» **Information provided**
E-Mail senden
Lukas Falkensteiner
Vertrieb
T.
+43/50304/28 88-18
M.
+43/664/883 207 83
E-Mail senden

» **Instructions to follow**
Reproduce the records above exactly, character for character.

» **Written reply**
E-Mail senden
Lukas Falkensteiner
Vertrieb
T.
+43/50304/28 88-18
M.
+43/664/883 207 83
E-Mail senden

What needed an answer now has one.